Mudança de embaixada para Jerusalém
Os acenos de Bolsonaro a Trump não se limitam a América Latina. A intenção do presidente eleito de seguir o exemplo dos Estados Unidos e mudar a embaixada do Brasil em Israel de Tel Aviv para Jerusalém foi reafirmada nesta terça-feira, em Washington, por Eduardo Bolsonaro, filho de Jair Bolsonaro. Segundo reportagem de Paola de Orte, da Agência Brasil, o deputado federal disse que acredita que já está decidido que essa mudança ocorrerá e que a questão não é perguntar se vai ocorrer, mas sim quando. “A gente ainda não sabe ao certo dentro do governo a data, como é que ocorre. A gente tem a intenção e a ideia”, disse Eduardo Bolsonaro apos reunião com o conselheiro sênior e genro de Donald Trump, Jared Kushner, apontado como um dos principais articuladores da política do governo Trump para o Oriente Médio”. O filho de Bolsonaro especulou ainda sobre uma possível estratégia a ser adotada pelo futuro governo na região:
“Eu acredito que a política no Oriente Médio já mudou bastante também. A maioria ali é sunita. E eles veem com grande perigo o Irã. Quem sabe nós apoiando políticas para frear o Irã, que quer dominar aquela região, a gente não consiga um apoio desses países árabes”.
Mourão fala em pragmatismo e cautela
Não está claro ainda até que ponto as ideias da família Bolsonaro para a política externa brasileira são compartilhadas pelos militares que vêm assumindo importante espaço na formação do futuro governo. Em recente entrevista à jornalista Mônica Bergamo, do jornal Folha de S.Paulo, o vice-presidente de Bolsonaro, general Hamilton Mourão, defendeu uma postura pragmática e cautelosa em temas envolvendo mudança de embaixada em Israel, política para o Oriente Médio, Venezuela e relações com a China. “Não é o caso de comprar brigas que não podemos vencer”, disse Mourão, referindo-se especificamente ao caso da China. E acrescentou, de modo irônico: “tanto o presidente Bolsonaro quanto o presidente Trump têm uma forma peculiar de lidar com o mundo exterior”.

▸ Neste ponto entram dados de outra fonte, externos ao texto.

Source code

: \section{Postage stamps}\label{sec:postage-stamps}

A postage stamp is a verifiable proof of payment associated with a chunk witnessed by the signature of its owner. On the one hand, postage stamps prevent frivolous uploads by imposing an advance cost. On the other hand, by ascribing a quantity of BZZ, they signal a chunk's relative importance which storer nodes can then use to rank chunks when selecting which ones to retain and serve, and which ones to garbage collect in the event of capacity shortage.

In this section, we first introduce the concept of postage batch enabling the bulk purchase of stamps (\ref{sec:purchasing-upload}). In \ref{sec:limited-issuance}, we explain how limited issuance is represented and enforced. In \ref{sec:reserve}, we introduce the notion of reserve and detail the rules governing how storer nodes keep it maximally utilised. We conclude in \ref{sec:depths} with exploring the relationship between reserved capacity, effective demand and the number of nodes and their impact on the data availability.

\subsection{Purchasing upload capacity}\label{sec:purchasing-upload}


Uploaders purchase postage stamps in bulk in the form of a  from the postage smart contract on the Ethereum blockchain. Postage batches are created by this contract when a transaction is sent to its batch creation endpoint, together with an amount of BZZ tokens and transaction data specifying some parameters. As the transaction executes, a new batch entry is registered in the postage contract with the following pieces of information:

Chanceler quer “libertar o Itamaraty”
Outra variável dessa equação diz respeito à influência que Ernesto Araújo, indicado por Bolsonaro para assumir o Ministério de Relações Exteriores, terá no futuro governo. O imaginário de Araújo parece mais próximo ao dos Bolsonaro que ao do pragmatismo apregoado pelo general Mourão. Crítico do “globalismo dominando pelo marxismo cultural”, do novo eixo socialista latino-americana, sob os auspícios da China maoísta” e negacionista em relação ao aquecimento global, o futuro chanceler afirmou, em um artigo publicado no jornal Gazeta do Povo, de Curitiba, que pretende “libertar o Itamaraty” (do marxismo que, supostamente, dominaria a política externa brasileira), combater o “alarmismo climático” e as “pautas abortistas e anticristãs em foros multilaterais”.